My usual response to such things (if they get out of hand) is to just hide them from my feed.

Facebook chain letters and pointless marketing ploys for shit I don't want

The chain letters are the worst.  "Click share if you want to tell this sick child that you care".   Really? 

Or the "click like" or else memes... those are also fairly pathetic.

I have a lot of friends who click "like" on some particular product, which then clogs their feed with every single marketing campaign from that company.  Don't we get enough commercials on television and radio (not to mention the ads that FB includes by default?)    Yeah.. no.

Zynga Game Requests

First there was Mafia Wars and Farmville, then several varieties of poker, and a dozen plus variations on the same theme.
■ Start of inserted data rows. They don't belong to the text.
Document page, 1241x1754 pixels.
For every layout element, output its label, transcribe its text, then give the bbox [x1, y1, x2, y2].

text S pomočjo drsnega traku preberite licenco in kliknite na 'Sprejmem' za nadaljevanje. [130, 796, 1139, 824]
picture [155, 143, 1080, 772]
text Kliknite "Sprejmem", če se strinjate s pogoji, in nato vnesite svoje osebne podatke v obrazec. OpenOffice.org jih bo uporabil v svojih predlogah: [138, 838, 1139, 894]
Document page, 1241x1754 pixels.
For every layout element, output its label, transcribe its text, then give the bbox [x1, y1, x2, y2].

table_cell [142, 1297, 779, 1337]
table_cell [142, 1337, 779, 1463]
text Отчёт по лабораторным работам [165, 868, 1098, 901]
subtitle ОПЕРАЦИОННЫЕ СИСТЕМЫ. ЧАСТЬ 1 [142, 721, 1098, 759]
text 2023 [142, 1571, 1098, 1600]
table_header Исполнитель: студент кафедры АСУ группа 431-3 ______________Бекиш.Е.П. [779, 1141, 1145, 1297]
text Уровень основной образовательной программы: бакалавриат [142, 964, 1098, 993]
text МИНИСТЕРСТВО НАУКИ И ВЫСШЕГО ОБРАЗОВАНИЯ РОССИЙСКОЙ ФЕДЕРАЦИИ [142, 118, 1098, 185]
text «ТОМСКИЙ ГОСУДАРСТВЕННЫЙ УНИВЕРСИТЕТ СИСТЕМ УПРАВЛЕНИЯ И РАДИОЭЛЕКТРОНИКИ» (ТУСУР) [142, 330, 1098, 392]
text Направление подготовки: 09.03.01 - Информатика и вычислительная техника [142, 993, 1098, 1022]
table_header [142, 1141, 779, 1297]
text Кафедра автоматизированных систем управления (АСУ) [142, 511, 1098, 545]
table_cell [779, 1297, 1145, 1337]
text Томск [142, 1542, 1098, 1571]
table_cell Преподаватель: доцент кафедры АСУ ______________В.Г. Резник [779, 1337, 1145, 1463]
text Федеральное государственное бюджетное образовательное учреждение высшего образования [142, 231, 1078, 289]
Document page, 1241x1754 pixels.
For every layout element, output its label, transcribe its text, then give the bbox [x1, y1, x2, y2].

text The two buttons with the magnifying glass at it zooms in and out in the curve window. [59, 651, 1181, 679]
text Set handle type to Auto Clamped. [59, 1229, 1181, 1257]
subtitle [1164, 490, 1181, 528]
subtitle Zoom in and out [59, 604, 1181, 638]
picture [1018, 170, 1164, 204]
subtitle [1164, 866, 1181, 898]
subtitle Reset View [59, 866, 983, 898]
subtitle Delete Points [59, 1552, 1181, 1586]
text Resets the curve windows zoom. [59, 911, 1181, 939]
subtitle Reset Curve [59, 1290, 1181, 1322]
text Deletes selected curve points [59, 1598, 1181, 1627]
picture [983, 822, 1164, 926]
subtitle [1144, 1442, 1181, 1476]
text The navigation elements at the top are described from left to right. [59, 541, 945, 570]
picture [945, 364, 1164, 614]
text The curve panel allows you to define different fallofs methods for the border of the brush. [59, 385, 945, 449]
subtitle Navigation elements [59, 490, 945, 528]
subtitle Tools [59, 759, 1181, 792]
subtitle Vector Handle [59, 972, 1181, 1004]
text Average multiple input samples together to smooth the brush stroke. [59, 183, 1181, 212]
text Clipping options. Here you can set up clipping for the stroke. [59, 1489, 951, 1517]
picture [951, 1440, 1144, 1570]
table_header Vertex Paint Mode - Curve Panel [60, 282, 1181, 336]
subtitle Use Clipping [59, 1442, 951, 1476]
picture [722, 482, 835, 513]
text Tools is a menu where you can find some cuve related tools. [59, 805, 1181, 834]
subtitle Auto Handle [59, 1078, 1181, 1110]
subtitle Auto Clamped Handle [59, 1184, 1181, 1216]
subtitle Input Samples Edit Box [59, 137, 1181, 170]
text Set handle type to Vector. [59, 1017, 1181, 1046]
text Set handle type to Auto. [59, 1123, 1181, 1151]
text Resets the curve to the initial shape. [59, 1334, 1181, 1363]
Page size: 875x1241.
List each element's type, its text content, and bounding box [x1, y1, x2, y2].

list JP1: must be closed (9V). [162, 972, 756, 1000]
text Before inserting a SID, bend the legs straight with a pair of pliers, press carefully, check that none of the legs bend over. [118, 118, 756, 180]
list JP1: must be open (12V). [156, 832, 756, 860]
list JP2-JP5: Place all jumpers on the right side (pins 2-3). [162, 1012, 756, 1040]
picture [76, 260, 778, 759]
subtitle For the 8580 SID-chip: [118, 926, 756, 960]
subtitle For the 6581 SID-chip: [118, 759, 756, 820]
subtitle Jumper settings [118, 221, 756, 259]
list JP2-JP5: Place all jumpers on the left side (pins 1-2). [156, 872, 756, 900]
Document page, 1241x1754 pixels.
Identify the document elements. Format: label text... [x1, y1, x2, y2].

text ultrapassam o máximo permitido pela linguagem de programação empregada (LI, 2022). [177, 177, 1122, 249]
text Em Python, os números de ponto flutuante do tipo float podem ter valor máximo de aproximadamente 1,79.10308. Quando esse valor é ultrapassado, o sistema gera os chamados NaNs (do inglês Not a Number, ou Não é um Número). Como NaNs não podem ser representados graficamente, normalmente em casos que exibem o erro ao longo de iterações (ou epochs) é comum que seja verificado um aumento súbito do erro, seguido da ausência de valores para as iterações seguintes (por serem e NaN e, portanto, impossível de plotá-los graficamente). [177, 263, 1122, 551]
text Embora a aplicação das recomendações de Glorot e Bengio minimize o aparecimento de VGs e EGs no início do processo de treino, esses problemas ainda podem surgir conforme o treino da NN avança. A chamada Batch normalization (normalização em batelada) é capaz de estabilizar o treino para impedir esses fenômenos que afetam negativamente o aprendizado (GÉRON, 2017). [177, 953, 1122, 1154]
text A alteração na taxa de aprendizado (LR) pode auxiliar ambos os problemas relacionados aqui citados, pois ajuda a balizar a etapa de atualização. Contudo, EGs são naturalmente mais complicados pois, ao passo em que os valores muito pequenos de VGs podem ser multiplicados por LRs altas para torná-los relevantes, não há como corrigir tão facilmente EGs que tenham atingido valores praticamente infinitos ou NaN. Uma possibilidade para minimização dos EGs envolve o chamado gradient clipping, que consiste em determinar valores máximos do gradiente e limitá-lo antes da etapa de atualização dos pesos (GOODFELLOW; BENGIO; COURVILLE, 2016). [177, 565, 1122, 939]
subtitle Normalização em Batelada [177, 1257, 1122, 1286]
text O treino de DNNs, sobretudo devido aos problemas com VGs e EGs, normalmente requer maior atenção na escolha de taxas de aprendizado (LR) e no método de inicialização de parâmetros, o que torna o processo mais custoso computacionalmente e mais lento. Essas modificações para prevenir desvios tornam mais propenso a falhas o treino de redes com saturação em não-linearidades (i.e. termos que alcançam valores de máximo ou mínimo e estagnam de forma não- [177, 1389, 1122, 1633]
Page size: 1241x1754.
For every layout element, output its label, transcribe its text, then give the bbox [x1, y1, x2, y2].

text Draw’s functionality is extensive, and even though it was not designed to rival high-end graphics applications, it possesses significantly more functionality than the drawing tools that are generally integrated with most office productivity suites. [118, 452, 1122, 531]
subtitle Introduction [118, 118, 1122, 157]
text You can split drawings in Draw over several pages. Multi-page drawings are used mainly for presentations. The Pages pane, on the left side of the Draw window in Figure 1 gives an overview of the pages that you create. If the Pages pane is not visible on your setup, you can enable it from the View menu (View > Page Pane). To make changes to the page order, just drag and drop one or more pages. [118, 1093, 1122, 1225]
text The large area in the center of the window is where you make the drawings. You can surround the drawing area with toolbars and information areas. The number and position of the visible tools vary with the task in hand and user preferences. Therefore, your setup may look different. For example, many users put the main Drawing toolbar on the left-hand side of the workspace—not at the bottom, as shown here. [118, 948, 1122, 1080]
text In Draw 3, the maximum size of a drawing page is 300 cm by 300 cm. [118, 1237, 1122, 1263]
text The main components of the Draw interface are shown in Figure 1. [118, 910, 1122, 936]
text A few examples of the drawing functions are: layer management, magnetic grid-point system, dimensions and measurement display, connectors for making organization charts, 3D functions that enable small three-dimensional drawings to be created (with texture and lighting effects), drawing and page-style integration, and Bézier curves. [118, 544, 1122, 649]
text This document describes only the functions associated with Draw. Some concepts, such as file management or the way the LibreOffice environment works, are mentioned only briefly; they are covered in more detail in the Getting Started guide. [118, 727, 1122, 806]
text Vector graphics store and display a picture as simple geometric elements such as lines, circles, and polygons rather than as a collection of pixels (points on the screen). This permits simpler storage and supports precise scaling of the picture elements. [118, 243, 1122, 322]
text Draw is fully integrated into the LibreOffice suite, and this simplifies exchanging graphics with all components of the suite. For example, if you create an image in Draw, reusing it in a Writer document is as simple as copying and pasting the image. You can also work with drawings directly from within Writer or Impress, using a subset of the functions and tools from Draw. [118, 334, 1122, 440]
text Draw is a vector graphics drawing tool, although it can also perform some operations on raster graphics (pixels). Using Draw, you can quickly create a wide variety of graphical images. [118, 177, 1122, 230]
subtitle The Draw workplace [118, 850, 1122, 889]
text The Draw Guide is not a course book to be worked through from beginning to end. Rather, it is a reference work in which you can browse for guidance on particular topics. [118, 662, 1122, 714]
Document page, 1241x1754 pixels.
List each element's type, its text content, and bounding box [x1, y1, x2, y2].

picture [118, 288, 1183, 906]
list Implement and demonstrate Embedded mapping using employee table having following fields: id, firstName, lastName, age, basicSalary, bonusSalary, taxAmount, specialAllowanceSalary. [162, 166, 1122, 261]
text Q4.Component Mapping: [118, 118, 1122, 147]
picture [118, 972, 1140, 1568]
Not all of them are zynga games, but most game invites are annoying because the game designers are out to make a profit and to do so they have to cull your personal data so they can serve you ads.

No thanks.  I already have enough of a footprint on that site, and don't really need my name and click thru preferences placed into any more marketing demographic buckets.

The games aren't all that great, and they can be a huge time sink.

Empty calories and hollow sentiments

Spending hour after hour tethered to Facebook, clicking "refresh" waiting for someone to post something interesting is often times a futile endeavor.   Unless you have 1000 friends who are always on and always texting you it's typically the same dozen or so folks on your feed posting the meme of the day, photos, music, etc.

While I adore my friends and love to hear about what's really going on in their lives, the limited amount of data that one gets through a Facebook status update just leaves me feeling sorta empty and disconnected.   Nobody picks up the phone anymore and has a conversation.     There was a time when I was connected to the IRC for hours on end, it was like a big partyline.  People engaged in conversation even though the conversation was virtual.

Facebook is more like standing around waiting for someone to throw a paper airplane over a wall at you.  You're never quite sure if there is anyone actually on the other side of the wall, and you never know if anyone is actually going to respond to anything that YOU might post to your status.   It's easy to get caught up in feeling like a social leper if your status updates go unnoticed for days.

This is really why I decided to take a break from the great timesink of the 21st century.  I've been feeling a bit down and out, frustrated, and disconnected from humanity.   Hanging out on Facebook waiting for something to happen, for someone to "notice me" just invokes some bad old feelings that go back 30 years in my life.  

Right now there are better things I can do to occupy my time that don't involve quite so much risk of rejection, like going out and actually interacting with people face to face.